Exercise requirements
[A] Please check these three statements against the essay on holiday gift-giving below, and for each one answer yes or no, quoting the exact words from the essay that settle it: (i) The writer bought a catnip toy shaped like a pierogi for a brother's cat. (ii) In the Bankrate survey, buying secondhand items was the most popular way to stretch a holiday budget. (iii) The National Retail Federation reported that 2021 holiday season spending rose 13.5 percent over the previous year.
[B] Carry on the essay on holiday gift-giving from the point where it ends, in the same first-person voice.

Selected extract
---

You are familiar, I’m sure, with the institution of the gift shop: a business that exists entirely to sell useless treats and temptations, an ode to capitalistic superfluousness. During the weekend before Hanukkah, I found myself in such a place, driven into a state of dissociation by twee mugs and balsam-scented candles. This was how I ended up purchasing a felt pocket of catnip in the shape of a pierogi for my brother’s cat, because the package I was sending to his family in California just felt incomplete without a few extra trinkets. 

Normally, I am a woman who is familiar — intellectually, professionally, emotionally — with the many problems brought about by rampant holiday shopping. I know that both the copious buying and receiving of presents often constitutes a source of stress for all parties involved, that shiny wrapping paper and ribbon are a landfill nightmare, that the manufacturing and shipping of billions of goods for a few days’ celebration is both a burden on human workers and the polluted atmosphere. Indeed: the entire contemporary ideal of winter holidays is largely perpetuated by corporations to profit off of manufactured emotions

One obvious solution that evades most of these environmental and societal ills while still showering love and generosity upon your loved ones is to embrace gifts not bought new: homemade, secondhand, even — gasp! — regifted. It is a technique I personally strive to espouse. In the weeks leading up to Hanukkah, I took significant time and care this year to make personalized drawings in vintage frames for my family members, at my dining room table. (They were nice! I promise.) 

And yet I still felt the need to buy a few small things, simply to show that I was also willing to spend money on my loved ones — This in spite of being well aware that the gratuitous “just because” trinkets are among the worst offenders of gift-giving, as useless as they are unwanted. 

What is this force that compels me and millions of others to partake in the service of one very specific holiday ideal: the heap of shiny new presents, all wrapped up with a bow? Is it the consequence of capitalism, of holiday rom-coms, of deeply ingrained relationship dynamics? And more importantly, is it an ideal simply too powerful to subvert? 

According to data from the National Retail Federation, a trade organization whose members range from department stores to multi-level marketing operations, 2021 holiday season spending grew by 13.5 percent compared to the previous year, a greater increase than any in the past 20 years. This year, gift spending is expected to grow by another 6 to 8 percent, even in light of the highest inflation rates in 40 years. 

The financial services company Bankrate surveyed consumers on how they would stretch their holiday budgets due to inflation. The most popular response was implementing coupons, discounts, and sales (41 percent), closely followed by simply buying fewer gifts (40 percent). The least popular answers were making handmade gifts and buying secondhand items, reported by only 14 and 11 percent respectively.

---

Dataset section
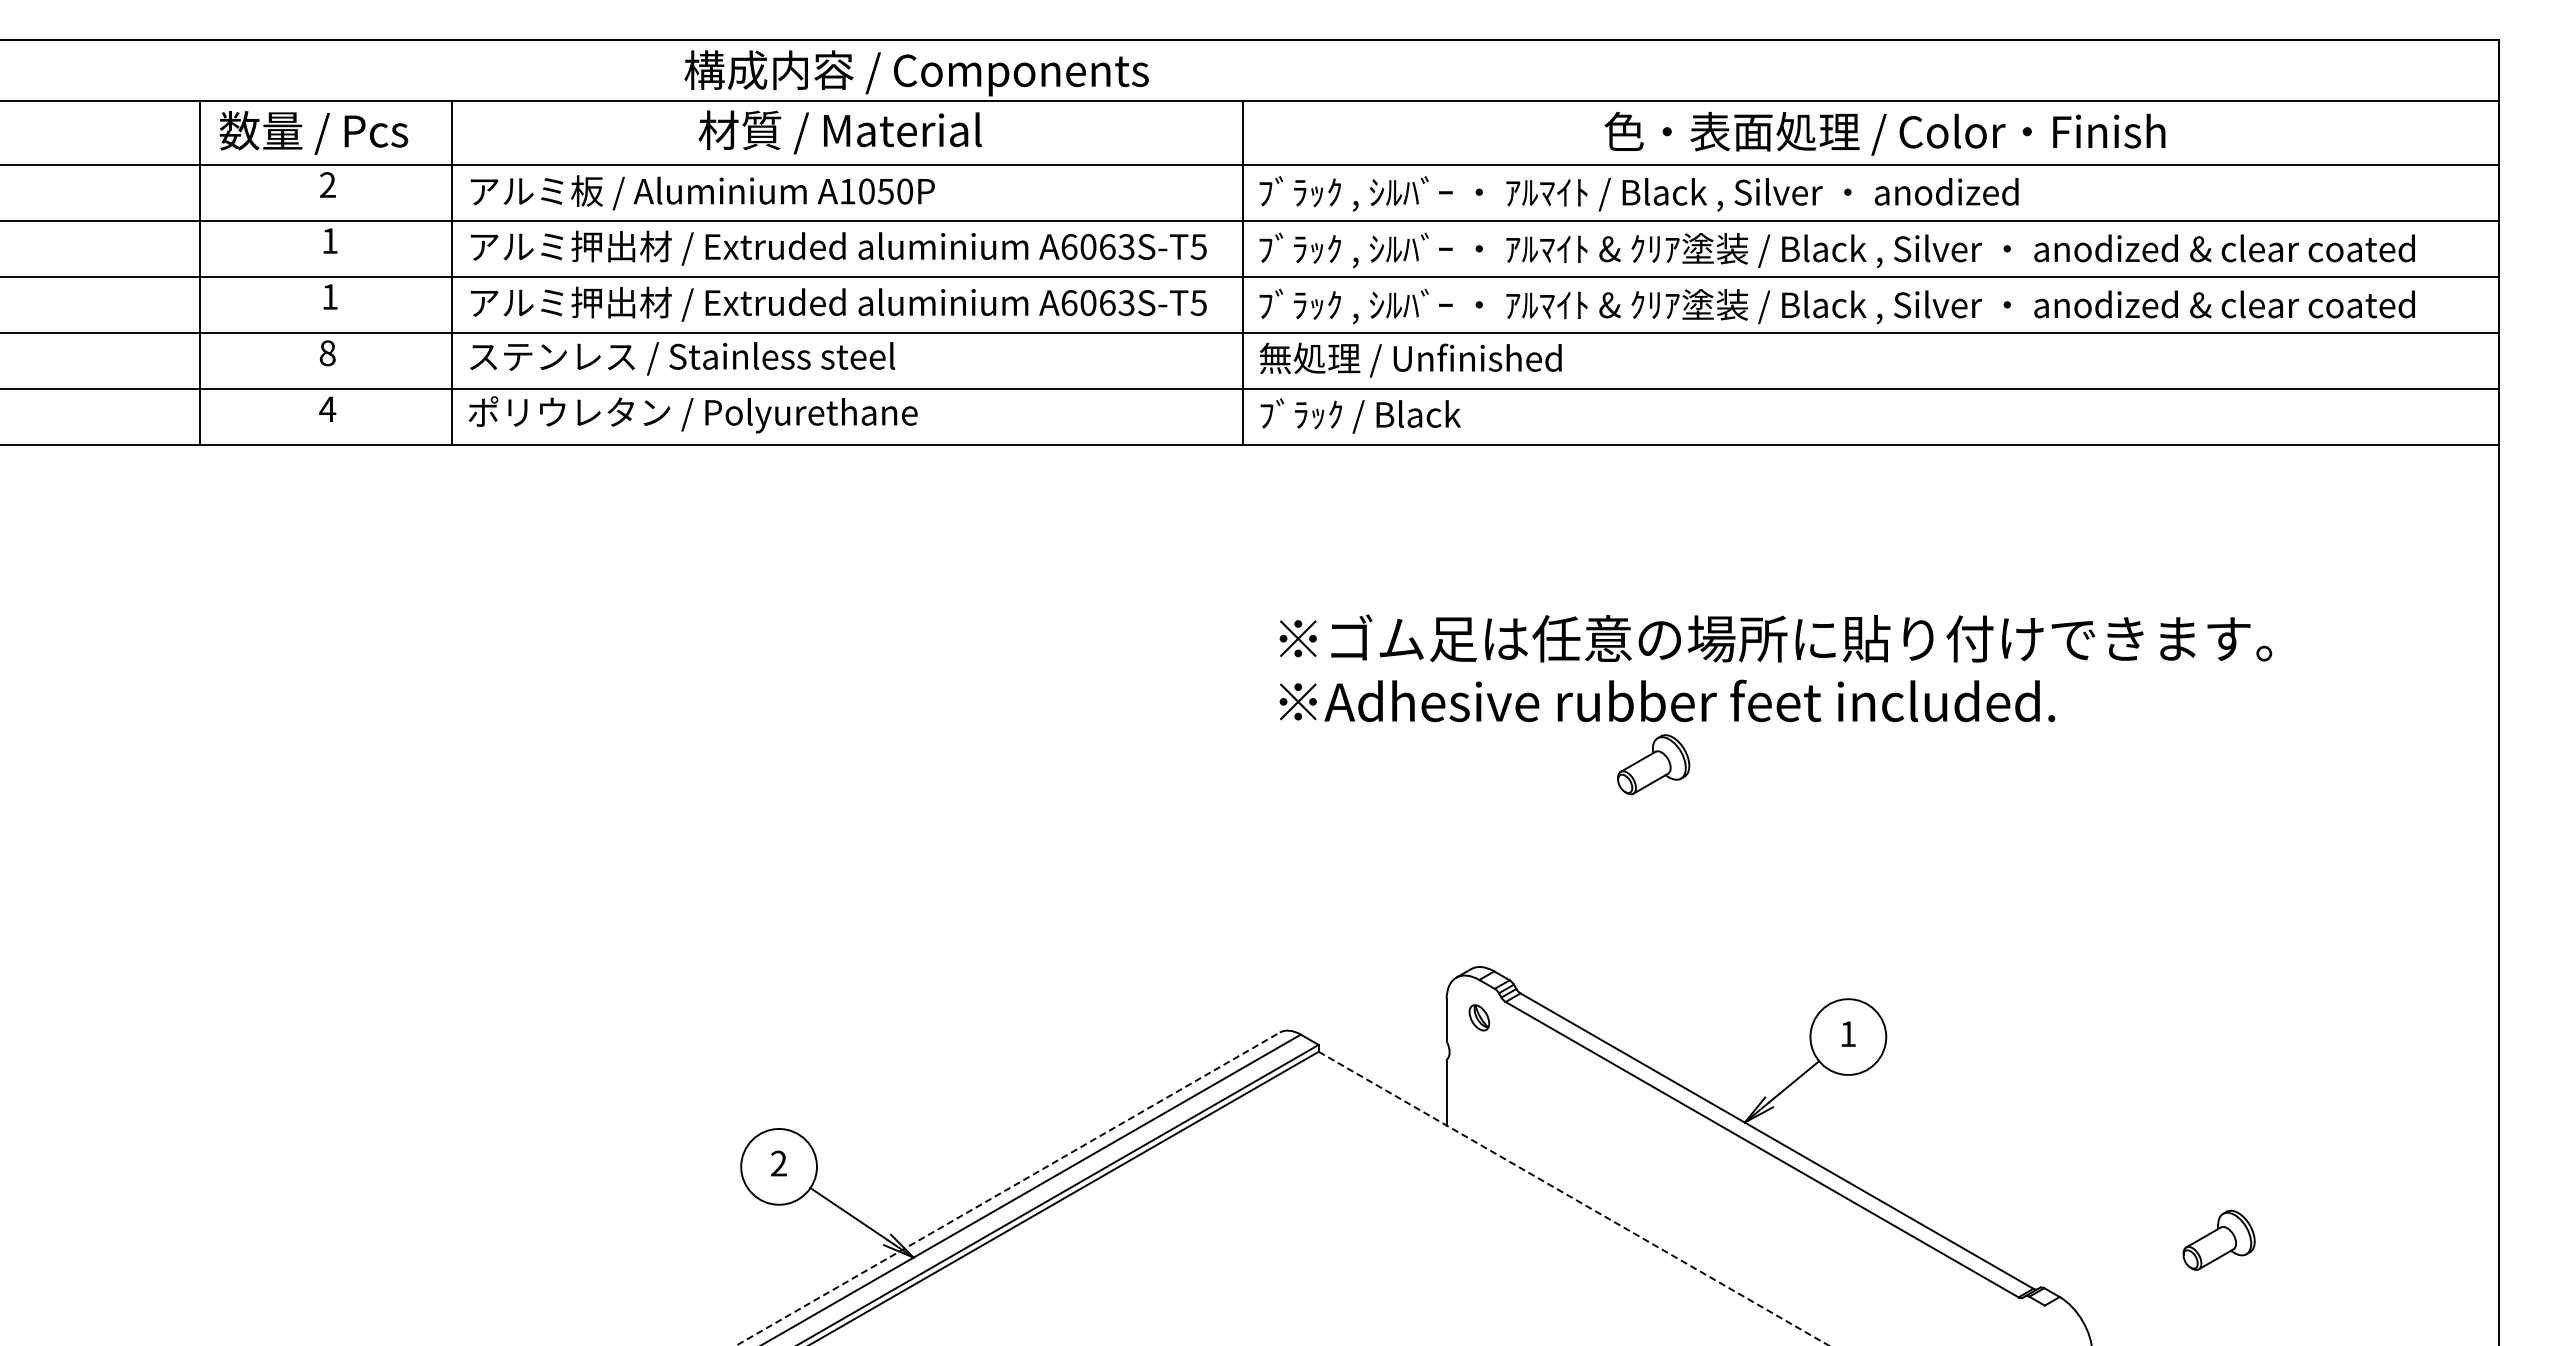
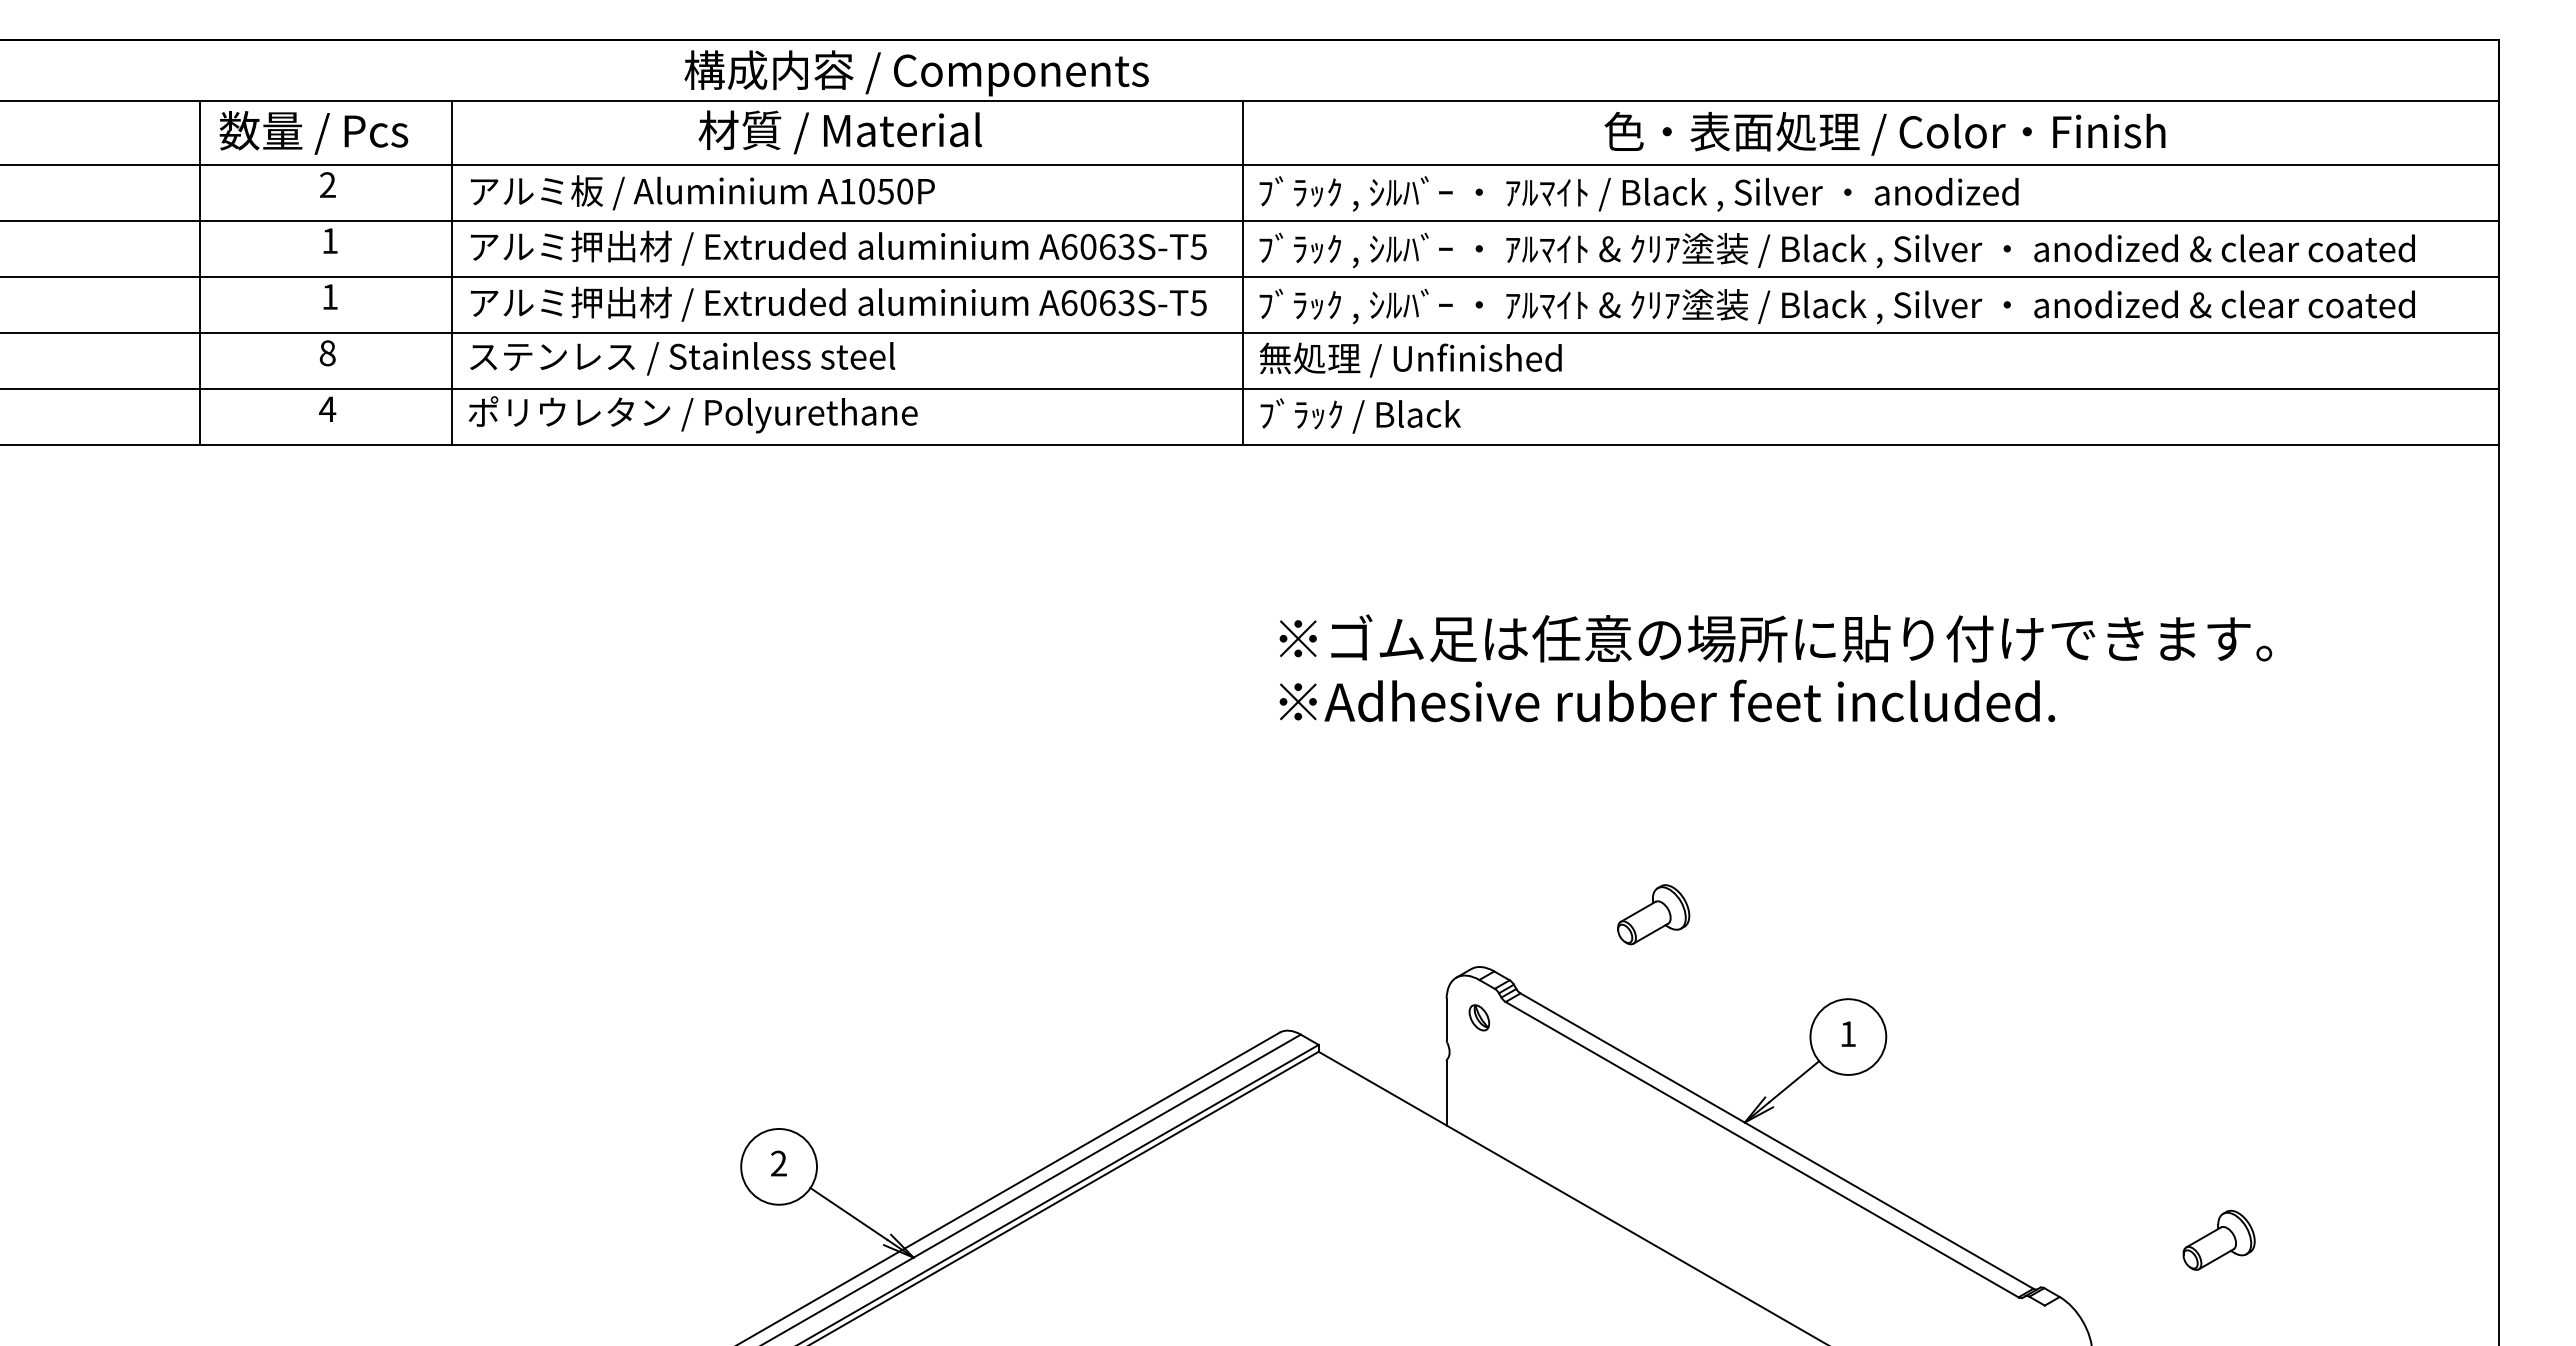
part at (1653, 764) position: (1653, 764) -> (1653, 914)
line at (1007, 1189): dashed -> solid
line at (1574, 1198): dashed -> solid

---

Task results
[A]
(i) Yes: "purchasing a felt pocket of catnip in the shape of a pierogi for my brother’s cat"
(ii) No: "The least popular answers were making handmade gifts and buying secondhand items, reported by only 14 and 11 percent respectively."
(iii) Yes: "2021 holiday season spending grew by 13.5 percent compared to the previous year"

[B]
The reluctance to go with secondhand gifts boils down to how givers think used items will be received, said Julian Givi, a marketing professor at West Virginia University. His research suggests that fear is largely unfounded, driven in no small part by relentless messaging by retailers. “When it comes to used products, recipients are more open to them than givers anticipate,” he said. 

As it turns out, the person that gives the gift cares much more about how much it cost than the recipient, contrary to the assumption of Drake’s entire oeuvre. In fact, Givi says that “sentimental” gifts — family heirlooms, handmade gifts, even a simple framed photograph — are almost guaranteed to provide more happiness than a $20 tchotchke thrown into a Target cart in a panic.

Even knowing that from his own research, Givi admitted that he — much like myself! — usually succumbs to the pressure to spend a certain amount on new gifts every year. It’s a sort of prisoner’s dilemma of presents: If everyone else in the family gives an expensive gift, how will I look? 

An influential anthropological theory published in 1925 by the sociologist Marcel Mauss presents the practice of gift exchange as the foundation of all peaceful relationships among both individuals and communities. On one hand, it’s a nice idea that acts as a counterpoint to a society dependent on capitalistic commerce; on the other, that’s quite a bit of interpersonal pressure come December.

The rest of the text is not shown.